A few notes on A/D converters
--- The conversion speed and resolution of an A/D converter are the two most important parameters. A brief discussion of A/D converter terminology below will help readers better understand system resolution and accuracy.
--- Speed: Mainly composed of the sampling time and conversion time of the A/D converter. A/D converter manuals will indicate the conversion speed in the sampling dynamics parameter. Sometimes it is the data throughput rate. The sampling rate or data throughput rate of successive approximation AD converters generally ranges from tens of thousands of times per second to several megacycles per second.
--- Resolution : The number of bits in the A/D converter determines the resolution of the data acquisition system. The definition of A/D converter resolution is as follows:
--- 1 LSB = VFSR/2n,
--- LSB = least significant bit, VFSR = full-scale input voltage range, where n is the resolution of the A/D converter. The number of bits determines the number of digital codes, and there are 2n discrete digital codes for the A/D converter. For the purpose of this discussion, we will use a binary successive approximation A/D converter. Table 1 shows the resolution and LSB value of a typical A/D converter.
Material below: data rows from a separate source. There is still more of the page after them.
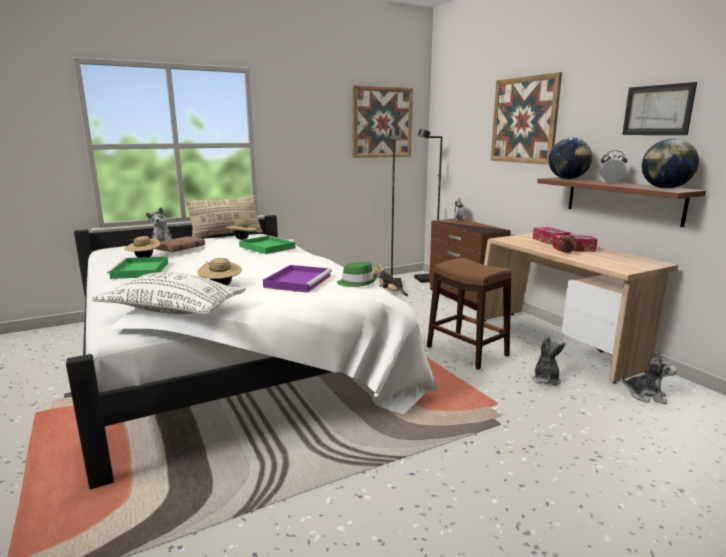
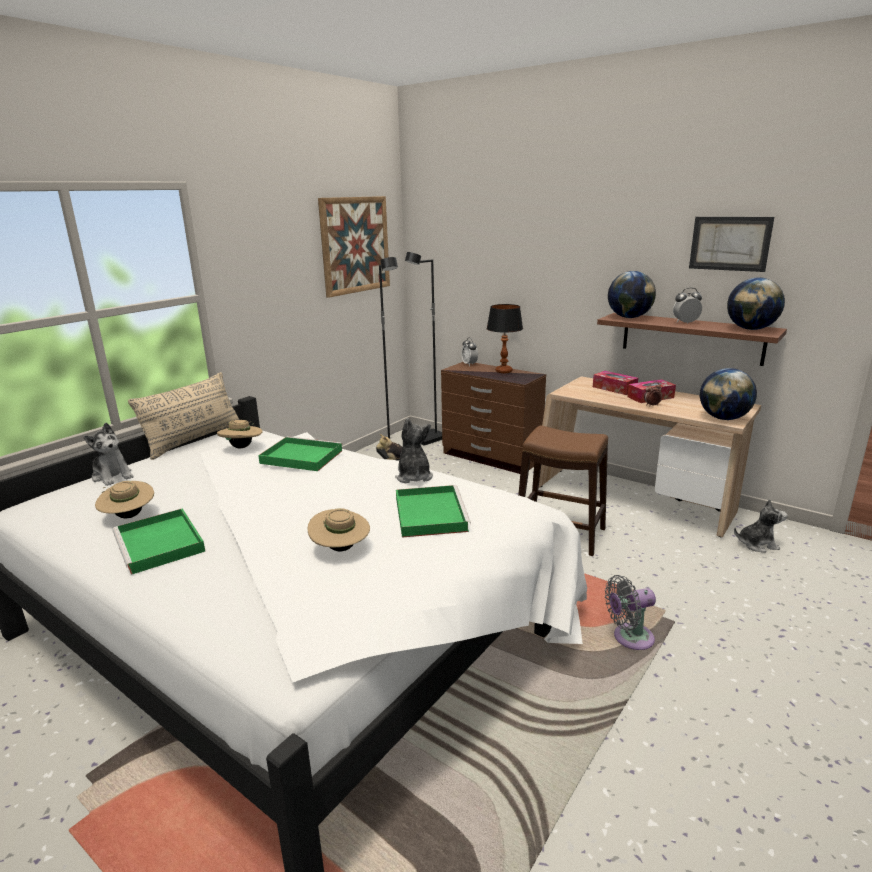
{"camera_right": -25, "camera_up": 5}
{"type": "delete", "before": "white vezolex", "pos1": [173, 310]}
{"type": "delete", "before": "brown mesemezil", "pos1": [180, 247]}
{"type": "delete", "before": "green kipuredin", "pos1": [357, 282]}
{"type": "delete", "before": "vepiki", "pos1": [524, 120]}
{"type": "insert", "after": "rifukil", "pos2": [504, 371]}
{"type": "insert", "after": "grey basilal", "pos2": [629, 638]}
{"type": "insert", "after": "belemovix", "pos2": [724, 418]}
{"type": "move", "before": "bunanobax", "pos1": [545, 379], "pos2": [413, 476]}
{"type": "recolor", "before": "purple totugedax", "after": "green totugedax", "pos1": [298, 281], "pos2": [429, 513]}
--- Signal-to-noise ratio: The signal-to-noise ratio of an ideal AD converter is SNRdB=6.02×n-1.76. Table 2 is a simple comparison table of the number of bits of an AD converter and the signal-to-noise ratio.
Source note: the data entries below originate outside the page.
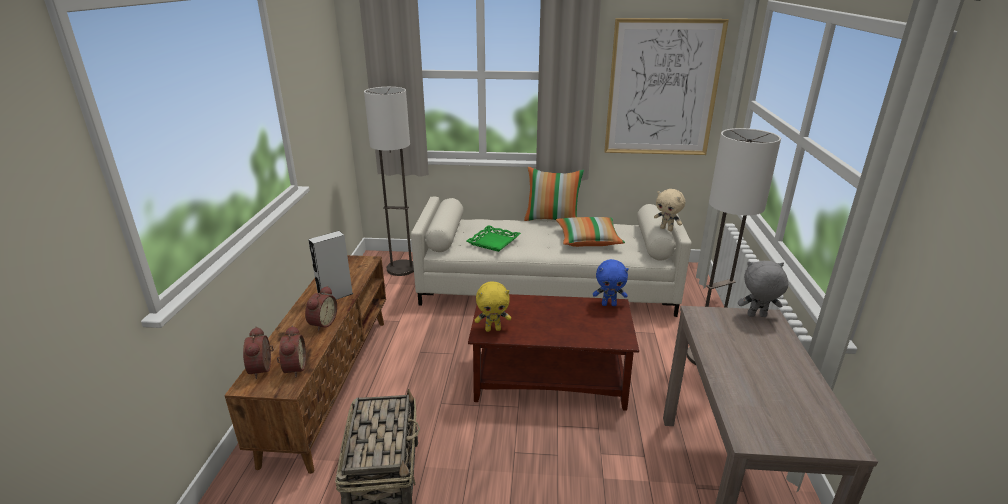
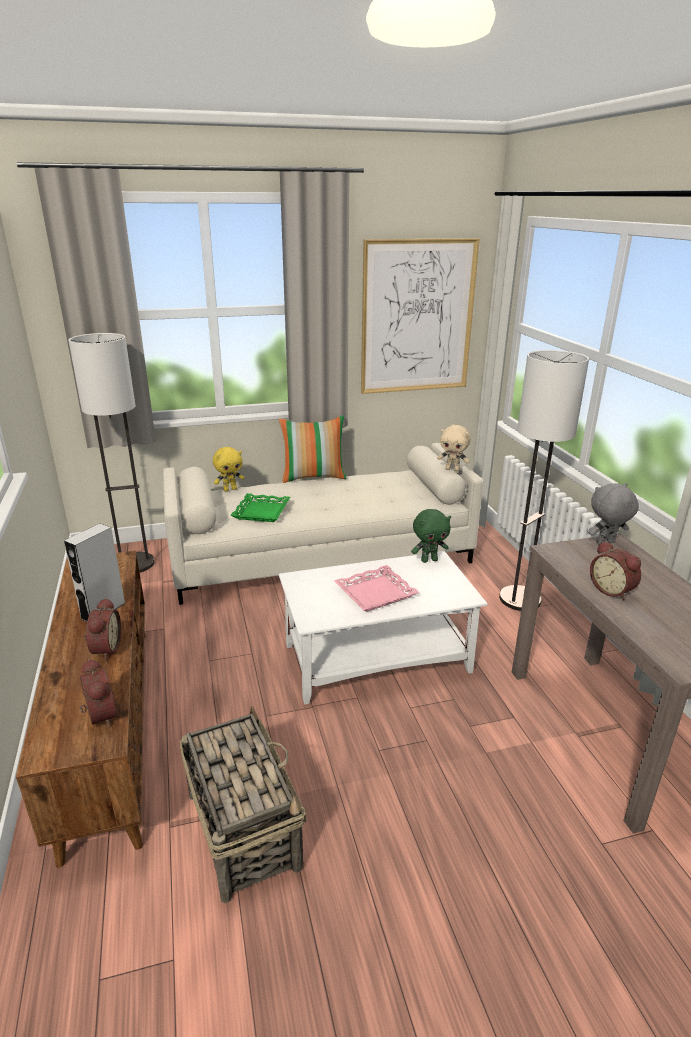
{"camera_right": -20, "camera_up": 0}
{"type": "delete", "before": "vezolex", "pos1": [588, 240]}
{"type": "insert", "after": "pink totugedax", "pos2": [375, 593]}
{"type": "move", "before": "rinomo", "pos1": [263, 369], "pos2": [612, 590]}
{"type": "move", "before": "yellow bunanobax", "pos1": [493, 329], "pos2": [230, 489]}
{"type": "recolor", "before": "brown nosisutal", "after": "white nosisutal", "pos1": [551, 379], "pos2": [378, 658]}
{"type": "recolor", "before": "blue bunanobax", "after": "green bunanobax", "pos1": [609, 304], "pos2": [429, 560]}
--- Accuracy: Assume that all analog values are located at the input of the A/D converter. The A/D converter quantizes or encodes a specific analog input value into a corresponding digital code as an output. The above digital code has an inherent uncertainty or quantization error of ±1/2LSB. That is, the distance between the analog voltage represented by the quantized digital code and the midpoint of the adjacent digital code is within ±1/2LSB. The accuracy of the A/D converter will not exceed the range allowed by the inherent ±1/2LSB quantization error. Analog errors such as gain, offset, and linearity error also affect the accuracy of the A/D converter. Gain and offset are usually adjustable to zero, but linearity error is not adjustable because it is caused by the fixed value ladder resistor network and network switch matching. Most high-quality A/D converters have a linearity error of less than ±1/2LSB. Another important error to consider is differential linearity error. In an ideal A/D converter, the step size between adjacent transition points is one LSB. The differential linearity error is the difference between the adjacent transition points in the actual A/D converter and the ideal LSB step size. This error must be less than one LSB to ensure that there will be no missing codes. An A/D converter with a linearity error of ±1/2LSB does not necessarily mean that there will be no missing codes. Figure 5 shows a plot of differential linearity, offset, and gain errors.
--- Binary Code: Binary coded data format is the most common in digital computer type applications, where processing is usually done in binary form. The most commonly used binary encodings in A/D converters are:
--- 1. Unipolar Standard Binary (USB) - used for 0 to ±10V, etc.
--- 2. Bipolar Offset Binary (BOB) - used for bipolar analog signal ranges, such as ±5V, ±10V, etc.
--- 3. Bipolar Bi-Component (BTC) - used for bipolar analog signal ranges in many digital computer applications.
--- Two types of BCD encoding are used in A/D converters, unipolar BCD and sign-magnitude BCD (SMD).